Example Implementation
Professional services firm using AI to draft client advisories containing regulatory citations and market statistics
AI Content Pre-Publication Verification — Checklist and Sign-Off Log
Verification checklist: Regulatory citation
- Retrieve the full text of the cited regulation from the primary source (official legislative database or regulator's website).
- Confirm the cited rule number and section exist.
- Confirm that the obligation or prohibition described in the advisory accurately reflects the regulation.
- Confirm that any stated effective dates are correct.
- Confirm that any cited fine amounts or penalties are current (not superseded by amendment).
Verification checklist: Market statistics
- Identify the original research source (not a secondary citation).
- Confirm the statistic appears in the source with the stated value and context.
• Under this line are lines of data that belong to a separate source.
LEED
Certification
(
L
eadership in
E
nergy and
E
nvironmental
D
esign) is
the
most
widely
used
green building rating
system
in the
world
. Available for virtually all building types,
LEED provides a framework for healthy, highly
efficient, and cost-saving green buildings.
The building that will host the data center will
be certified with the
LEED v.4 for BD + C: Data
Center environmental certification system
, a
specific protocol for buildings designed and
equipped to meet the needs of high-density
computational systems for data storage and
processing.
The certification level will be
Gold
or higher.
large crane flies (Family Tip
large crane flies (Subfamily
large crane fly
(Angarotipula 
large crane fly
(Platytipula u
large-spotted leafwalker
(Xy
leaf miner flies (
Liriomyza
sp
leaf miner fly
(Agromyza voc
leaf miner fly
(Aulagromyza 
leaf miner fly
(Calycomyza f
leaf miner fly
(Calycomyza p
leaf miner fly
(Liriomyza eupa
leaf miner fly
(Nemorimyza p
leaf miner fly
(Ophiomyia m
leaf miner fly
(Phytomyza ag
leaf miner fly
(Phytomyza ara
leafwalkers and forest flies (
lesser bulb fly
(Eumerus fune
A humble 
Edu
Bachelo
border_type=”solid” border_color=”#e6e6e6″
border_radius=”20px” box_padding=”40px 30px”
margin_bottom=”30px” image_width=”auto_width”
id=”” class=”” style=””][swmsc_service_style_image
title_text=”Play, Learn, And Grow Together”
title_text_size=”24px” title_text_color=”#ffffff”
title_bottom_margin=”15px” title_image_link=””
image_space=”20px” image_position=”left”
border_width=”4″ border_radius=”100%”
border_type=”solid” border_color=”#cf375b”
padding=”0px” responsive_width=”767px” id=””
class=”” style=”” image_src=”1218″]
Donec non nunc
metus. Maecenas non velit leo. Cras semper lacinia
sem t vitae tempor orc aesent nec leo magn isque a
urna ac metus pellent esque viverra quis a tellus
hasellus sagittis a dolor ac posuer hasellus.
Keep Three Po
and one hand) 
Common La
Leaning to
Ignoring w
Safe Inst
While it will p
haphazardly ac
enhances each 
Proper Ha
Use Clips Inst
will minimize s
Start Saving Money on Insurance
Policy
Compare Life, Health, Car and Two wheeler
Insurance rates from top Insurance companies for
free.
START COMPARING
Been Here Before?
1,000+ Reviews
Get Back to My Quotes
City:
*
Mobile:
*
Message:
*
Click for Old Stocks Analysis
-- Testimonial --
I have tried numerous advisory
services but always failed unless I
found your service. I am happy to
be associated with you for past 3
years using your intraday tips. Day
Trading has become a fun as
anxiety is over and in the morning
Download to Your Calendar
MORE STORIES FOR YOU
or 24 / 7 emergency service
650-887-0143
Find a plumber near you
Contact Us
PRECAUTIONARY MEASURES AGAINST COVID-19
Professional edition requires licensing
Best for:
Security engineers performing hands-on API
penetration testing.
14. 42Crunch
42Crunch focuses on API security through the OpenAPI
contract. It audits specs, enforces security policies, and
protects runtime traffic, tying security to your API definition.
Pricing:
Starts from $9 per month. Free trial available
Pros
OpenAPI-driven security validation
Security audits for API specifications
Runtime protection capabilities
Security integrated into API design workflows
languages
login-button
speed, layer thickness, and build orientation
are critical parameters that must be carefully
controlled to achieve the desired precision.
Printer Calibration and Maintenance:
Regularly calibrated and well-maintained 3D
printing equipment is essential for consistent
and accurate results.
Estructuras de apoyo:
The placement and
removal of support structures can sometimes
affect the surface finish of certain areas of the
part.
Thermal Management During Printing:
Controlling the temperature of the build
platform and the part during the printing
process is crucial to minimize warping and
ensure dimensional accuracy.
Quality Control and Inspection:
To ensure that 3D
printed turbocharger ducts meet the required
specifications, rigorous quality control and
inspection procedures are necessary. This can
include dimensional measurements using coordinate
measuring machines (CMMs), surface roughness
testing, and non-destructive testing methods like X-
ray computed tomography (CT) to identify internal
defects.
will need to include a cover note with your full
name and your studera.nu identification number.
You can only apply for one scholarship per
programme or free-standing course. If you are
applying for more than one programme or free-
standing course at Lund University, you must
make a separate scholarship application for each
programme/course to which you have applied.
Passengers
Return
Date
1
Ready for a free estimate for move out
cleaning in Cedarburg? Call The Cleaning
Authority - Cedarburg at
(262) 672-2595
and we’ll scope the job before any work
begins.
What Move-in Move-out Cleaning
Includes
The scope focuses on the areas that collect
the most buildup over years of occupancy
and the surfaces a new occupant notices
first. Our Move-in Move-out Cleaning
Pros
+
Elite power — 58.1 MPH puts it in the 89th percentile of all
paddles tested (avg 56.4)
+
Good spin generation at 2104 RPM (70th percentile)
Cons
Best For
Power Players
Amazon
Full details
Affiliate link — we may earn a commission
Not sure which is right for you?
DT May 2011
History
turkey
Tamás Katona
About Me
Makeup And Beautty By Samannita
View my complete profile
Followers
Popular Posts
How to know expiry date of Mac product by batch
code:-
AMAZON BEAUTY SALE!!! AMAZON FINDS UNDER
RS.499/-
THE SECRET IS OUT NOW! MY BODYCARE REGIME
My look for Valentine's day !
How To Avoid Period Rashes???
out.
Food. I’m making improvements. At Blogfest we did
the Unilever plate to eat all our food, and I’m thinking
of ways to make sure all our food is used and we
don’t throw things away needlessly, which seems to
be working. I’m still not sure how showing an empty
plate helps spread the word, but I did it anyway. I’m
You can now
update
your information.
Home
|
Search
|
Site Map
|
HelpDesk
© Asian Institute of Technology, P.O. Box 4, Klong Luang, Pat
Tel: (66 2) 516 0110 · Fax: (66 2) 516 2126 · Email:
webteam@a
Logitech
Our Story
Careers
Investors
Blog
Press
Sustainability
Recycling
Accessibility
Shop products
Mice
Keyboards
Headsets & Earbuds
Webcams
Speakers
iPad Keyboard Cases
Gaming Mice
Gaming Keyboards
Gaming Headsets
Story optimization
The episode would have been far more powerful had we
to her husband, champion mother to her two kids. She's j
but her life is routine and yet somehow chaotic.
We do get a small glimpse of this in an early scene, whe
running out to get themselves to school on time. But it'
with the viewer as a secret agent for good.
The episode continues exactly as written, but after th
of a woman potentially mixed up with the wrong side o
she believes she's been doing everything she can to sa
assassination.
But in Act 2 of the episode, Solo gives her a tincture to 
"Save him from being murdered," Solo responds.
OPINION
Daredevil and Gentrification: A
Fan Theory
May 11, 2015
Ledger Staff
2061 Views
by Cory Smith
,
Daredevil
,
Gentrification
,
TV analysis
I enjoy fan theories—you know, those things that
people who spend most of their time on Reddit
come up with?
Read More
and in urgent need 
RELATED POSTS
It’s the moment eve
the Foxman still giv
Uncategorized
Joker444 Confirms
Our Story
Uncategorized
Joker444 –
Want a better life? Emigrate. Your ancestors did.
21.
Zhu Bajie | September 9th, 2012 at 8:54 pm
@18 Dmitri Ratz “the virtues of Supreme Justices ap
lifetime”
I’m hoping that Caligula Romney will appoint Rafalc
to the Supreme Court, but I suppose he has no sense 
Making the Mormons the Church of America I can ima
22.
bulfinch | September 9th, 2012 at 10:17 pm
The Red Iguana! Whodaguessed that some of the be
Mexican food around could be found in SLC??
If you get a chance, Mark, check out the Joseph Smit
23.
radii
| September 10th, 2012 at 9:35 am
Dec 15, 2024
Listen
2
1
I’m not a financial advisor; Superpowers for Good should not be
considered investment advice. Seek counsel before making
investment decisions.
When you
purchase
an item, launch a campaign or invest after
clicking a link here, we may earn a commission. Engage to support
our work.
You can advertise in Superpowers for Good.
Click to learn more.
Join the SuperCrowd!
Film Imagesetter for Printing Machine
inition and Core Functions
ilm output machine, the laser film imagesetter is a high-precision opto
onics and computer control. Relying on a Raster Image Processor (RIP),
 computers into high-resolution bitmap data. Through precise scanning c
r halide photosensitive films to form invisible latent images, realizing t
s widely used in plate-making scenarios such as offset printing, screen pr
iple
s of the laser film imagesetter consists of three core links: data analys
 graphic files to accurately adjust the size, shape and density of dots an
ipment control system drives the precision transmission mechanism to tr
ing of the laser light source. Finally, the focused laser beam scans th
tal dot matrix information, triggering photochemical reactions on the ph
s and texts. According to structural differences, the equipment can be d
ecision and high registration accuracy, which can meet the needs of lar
- Confirm the year and methodology match the claim being made.
- If the source is paywalled, retrieve from a licensed database and document the access.
Sign-off log excerpt — Q2 2026
| Date | Document | Claim type | Reviewer | Source consulted | Result |
|---|---|---|---|---|---|
| 2026-04-03 | EU AI Act Client Brief | Regulatory citation | M. Chen | EUR-Lex Art. 6(2) | Verified |
| 2026-04-03 | EU AI Act Client Brief | Statistics | M. Chen | IDC 2025 AI Spend Report | Modified — year corrected |
| 2026-05-18 | Risk Advisory — FTC | Regulatory citation | J. Okafor | FTC enforcement database | Verified |
| 2026-06-11 | Board Deck | Statistics | J. Okafor | Gartner 2026 AI Hype Cycle | Verified |
Hallucination rate Q2 2026 (regulatory citations): 8% required modification before publication. Threshold: 15%. Status: within acceptable range. Next review: Q3 2026.